Before joining Yale New Haven Health, Walter helped create and build a novel spin-out, where he led cross-functional teams to develop and launch disease management and big data platforms, significantly improving care coordination for patients with chronic conditions.
Recognized for his leadership in health AI, Walter oversees the strategic selection and co-development of advanced administrative and clinical solutions, accelerating transformative improvements in patient care and outcomes. His expertise in both healthcare and technology is shaping tomorrow’s breakthroughs in patient care.
Ons M’Saad, PhD.
Scientist, Entrepreneur
Dr. M’Saad is a scientist and entrepreneur who is dedicating her career to advancing optical tools for precision medicine. She earned a Doctor of Philosophy (PhD) in Biomedical Engineering from Yale University in 2021, and a Bachelor of Science degree in Biological Engineering from the Massachusetts Institute of Technology (MIT) in 2017. Her research has led to the development of an innovative all-optical toolset called pan-OptiX, which is designed to significantly improve the speed and reliability of biomarker discovery. As CEO and co-founder of panluminate, she is spearheading the capital-raising efforts and driving business growth to successfully bring this transformative technology to market.
Maxwell Laurans, M.D.
Doctor, Vice President, Professor
Maxwell Laurans is an assistant professor of Neurosurgery at the Yale School of Medicine. Dr. Laurans received his M.D. with honors from the Yale School of Medicine where he was a Howard Hughes Fellow. After a neurosurgical residency at Yale, he joined the Yale faculty in 2010. He specializes in minimally invasive spine surgery, spine tumor surgery, and spine radiosurgery. He is Board Certified by the American Board of Neurological Surgeons.
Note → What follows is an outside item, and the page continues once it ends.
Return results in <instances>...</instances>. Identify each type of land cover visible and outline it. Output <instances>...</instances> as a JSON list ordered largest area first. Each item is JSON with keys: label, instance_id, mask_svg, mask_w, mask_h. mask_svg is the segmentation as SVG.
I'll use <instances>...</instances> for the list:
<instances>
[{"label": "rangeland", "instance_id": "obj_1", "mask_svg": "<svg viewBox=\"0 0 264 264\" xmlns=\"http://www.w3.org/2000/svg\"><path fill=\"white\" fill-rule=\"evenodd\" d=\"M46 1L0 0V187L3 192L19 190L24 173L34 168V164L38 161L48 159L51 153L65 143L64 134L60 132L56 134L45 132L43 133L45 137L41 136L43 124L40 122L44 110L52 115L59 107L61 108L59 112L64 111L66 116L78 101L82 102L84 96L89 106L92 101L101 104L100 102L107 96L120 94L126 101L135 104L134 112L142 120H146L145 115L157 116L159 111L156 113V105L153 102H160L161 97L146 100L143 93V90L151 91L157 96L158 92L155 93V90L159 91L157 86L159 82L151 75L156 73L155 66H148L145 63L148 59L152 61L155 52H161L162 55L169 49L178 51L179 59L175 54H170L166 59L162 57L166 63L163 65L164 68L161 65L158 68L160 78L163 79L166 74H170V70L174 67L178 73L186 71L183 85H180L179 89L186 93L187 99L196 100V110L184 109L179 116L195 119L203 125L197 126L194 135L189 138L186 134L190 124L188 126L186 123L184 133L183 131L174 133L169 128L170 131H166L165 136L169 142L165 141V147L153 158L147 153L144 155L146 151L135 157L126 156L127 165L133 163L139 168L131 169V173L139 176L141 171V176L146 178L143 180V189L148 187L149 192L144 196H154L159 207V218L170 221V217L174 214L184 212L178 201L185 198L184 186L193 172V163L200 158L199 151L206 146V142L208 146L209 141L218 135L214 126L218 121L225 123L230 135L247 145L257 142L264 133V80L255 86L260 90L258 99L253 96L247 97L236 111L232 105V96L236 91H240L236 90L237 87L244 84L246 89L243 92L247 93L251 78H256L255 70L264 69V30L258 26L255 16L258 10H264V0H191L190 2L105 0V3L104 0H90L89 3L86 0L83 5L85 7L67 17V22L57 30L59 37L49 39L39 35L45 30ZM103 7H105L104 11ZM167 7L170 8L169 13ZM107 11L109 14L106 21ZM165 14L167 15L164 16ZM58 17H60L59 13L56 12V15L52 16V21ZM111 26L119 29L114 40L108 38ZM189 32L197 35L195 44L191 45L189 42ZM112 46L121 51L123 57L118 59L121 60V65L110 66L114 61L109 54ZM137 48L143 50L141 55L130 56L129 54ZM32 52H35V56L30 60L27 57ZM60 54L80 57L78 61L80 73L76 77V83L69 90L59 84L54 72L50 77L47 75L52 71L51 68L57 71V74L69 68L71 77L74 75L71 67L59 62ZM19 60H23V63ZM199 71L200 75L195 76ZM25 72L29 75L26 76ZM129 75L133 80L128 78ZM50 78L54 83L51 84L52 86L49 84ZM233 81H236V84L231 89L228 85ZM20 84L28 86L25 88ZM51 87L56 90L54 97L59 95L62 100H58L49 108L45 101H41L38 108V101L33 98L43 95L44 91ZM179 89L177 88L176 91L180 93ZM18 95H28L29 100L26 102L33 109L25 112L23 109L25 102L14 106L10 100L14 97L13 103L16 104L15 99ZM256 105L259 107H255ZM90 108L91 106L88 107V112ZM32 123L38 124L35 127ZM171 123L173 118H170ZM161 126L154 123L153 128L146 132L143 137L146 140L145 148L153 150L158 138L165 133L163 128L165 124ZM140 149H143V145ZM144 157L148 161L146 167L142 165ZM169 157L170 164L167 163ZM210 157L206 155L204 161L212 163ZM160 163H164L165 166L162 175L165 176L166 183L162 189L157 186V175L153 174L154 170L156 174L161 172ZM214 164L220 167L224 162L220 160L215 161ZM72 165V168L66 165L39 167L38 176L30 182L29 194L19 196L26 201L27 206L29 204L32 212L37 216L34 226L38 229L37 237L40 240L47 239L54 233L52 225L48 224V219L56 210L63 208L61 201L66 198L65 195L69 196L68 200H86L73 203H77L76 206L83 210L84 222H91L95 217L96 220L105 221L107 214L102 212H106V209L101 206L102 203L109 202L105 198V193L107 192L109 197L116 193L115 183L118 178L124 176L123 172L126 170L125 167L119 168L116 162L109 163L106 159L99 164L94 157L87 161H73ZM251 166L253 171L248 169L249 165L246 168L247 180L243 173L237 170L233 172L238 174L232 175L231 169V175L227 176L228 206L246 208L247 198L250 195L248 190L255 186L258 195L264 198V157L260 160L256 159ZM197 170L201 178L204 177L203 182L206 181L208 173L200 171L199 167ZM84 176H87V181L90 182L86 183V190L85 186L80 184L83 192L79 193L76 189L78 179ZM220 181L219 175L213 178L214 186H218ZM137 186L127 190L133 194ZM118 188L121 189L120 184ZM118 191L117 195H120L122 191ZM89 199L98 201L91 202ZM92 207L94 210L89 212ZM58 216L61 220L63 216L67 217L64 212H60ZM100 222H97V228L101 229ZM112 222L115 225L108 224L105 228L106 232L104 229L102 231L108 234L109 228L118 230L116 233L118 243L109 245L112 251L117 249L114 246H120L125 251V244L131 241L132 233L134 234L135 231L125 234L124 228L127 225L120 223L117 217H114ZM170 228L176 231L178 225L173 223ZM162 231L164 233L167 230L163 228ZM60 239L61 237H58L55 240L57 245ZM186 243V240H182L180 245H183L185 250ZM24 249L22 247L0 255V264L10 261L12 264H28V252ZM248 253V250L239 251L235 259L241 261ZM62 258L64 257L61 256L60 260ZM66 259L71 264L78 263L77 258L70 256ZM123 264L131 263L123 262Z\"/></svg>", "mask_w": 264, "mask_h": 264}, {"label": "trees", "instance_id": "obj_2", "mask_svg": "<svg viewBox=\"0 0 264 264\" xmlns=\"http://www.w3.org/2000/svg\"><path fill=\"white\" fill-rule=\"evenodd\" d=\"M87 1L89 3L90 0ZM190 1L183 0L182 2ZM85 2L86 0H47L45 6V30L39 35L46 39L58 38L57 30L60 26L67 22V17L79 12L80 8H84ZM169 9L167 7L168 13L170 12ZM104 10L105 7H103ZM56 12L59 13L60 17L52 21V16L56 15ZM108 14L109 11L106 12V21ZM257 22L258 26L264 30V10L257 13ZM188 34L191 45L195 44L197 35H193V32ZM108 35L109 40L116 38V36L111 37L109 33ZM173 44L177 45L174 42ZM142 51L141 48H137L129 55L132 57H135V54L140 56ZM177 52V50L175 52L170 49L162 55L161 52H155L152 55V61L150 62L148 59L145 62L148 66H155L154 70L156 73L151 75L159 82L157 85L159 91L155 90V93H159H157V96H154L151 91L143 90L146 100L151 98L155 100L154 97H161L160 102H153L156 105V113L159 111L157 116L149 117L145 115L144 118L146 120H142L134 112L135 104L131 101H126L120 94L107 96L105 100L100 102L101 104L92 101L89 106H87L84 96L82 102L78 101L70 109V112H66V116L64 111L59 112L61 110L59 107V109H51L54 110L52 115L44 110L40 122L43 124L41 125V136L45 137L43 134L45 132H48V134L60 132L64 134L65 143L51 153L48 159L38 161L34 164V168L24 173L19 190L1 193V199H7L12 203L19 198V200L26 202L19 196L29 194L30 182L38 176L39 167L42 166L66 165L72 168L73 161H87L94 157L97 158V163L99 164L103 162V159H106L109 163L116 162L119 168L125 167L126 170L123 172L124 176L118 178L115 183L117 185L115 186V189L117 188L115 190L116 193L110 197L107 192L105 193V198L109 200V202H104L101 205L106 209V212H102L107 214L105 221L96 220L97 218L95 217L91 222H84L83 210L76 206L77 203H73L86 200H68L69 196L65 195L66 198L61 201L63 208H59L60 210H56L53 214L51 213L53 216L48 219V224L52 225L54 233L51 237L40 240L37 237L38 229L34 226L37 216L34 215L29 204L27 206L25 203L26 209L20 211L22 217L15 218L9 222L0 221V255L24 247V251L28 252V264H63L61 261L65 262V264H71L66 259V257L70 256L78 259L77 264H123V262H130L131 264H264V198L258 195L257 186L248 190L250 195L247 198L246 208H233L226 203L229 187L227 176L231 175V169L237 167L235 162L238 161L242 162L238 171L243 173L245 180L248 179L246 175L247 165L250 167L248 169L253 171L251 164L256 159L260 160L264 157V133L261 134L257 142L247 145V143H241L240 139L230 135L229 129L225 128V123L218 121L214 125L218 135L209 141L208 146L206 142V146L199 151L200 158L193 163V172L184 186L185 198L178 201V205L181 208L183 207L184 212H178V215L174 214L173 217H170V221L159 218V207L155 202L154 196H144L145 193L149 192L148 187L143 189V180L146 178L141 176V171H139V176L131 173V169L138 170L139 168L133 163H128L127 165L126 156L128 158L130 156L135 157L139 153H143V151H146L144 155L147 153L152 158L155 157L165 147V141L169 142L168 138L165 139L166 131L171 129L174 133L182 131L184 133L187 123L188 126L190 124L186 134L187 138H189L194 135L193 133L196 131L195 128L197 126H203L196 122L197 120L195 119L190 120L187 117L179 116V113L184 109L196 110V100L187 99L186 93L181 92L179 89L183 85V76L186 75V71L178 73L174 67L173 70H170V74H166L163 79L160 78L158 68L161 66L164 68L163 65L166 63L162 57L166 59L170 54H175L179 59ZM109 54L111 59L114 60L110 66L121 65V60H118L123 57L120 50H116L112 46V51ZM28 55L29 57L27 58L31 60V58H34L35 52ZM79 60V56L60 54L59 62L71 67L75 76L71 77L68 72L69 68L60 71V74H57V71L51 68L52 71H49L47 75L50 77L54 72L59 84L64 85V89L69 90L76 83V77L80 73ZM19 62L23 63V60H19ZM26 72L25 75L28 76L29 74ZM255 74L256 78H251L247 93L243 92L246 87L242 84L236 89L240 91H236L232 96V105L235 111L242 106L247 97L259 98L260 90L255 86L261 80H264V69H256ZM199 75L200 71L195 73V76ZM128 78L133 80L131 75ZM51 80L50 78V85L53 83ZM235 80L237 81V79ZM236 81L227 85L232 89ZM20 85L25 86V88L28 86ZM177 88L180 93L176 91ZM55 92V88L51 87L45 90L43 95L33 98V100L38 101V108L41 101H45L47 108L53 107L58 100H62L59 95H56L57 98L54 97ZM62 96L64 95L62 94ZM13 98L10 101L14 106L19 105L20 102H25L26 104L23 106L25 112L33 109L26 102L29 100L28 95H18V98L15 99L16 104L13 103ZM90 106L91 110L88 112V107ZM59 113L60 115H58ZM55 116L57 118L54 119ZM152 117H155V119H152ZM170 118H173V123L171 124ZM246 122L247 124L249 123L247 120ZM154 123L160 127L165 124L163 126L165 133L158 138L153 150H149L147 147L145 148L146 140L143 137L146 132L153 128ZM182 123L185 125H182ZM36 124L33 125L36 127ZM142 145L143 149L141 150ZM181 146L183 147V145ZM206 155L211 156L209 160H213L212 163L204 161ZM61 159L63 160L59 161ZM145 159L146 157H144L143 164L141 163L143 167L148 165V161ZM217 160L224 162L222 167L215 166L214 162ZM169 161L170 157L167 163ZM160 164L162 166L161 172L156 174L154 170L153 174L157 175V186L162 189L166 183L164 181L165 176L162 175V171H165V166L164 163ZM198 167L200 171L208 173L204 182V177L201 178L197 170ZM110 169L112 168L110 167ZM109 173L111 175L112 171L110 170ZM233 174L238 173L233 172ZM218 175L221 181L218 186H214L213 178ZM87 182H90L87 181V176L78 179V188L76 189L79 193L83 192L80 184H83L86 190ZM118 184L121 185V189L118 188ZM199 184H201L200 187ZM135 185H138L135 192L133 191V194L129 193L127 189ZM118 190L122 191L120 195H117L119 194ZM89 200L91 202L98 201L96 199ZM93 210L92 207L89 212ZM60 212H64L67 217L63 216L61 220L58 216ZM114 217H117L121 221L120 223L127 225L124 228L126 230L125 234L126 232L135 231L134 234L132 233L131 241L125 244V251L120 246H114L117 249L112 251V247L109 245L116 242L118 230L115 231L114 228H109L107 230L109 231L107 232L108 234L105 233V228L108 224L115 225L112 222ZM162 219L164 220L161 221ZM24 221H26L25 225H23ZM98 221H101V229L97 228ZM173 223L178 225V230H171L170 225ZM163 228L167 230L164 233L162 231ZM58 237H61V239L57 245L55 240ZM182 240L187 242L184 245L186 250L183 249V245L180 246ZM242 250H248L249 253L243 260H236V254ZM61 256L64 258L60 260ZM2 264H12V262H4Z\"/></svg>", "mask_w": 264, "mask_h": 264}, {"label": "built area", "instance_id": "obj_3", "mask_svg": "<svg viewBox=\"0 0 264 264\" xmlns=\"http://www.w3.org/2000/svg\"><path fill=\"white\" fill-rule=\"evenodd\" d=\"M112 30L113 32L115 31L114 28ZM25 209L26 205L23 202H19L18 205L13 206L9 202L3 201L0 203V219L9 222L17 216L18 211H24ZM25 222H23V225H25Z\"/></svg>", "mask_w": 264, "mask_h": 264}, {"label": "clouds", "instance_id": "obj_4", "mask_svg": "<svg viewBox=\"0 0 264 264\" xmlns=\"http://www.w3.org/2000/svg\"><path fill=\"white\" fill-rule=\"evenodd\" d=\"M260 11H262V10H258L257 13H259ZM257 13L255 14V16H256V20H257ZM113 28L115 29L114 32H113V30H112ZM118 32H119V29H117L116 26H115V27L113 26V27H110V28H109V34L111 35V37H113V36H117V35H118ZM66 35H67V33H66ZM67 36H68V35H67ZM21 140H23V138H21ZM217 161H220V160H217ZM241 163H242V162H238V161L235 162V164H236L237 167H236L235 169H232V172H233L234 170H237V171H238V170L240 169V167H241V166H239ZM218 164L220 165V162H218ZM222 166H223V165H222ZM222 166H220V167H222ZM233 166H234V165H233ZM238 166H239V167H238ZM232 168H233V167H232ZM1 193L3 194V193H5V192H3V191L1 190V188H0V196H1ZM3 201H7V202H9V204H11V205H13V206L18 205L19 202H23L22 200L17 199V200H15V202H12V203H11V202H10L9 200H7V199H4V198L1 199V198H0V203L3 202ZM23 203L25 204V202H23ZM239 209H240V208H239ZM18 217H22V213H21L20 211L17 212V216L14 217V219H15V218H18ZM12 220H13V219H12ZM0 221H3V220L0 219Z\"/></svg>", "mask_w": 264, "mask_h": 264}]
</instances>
Dr. Laurans is also Vice President of Surgical Services and Clinical Chief of Perioperative Services at Yale-New Haven Hospital and provides leadership and direction for all aspects of surgical services for the hospital and the health system. He is an Advisory Board Member of the Center for Biomedical Innovation and Technology (CBIT) at Yale and the YNHH Innovation Executive Committee.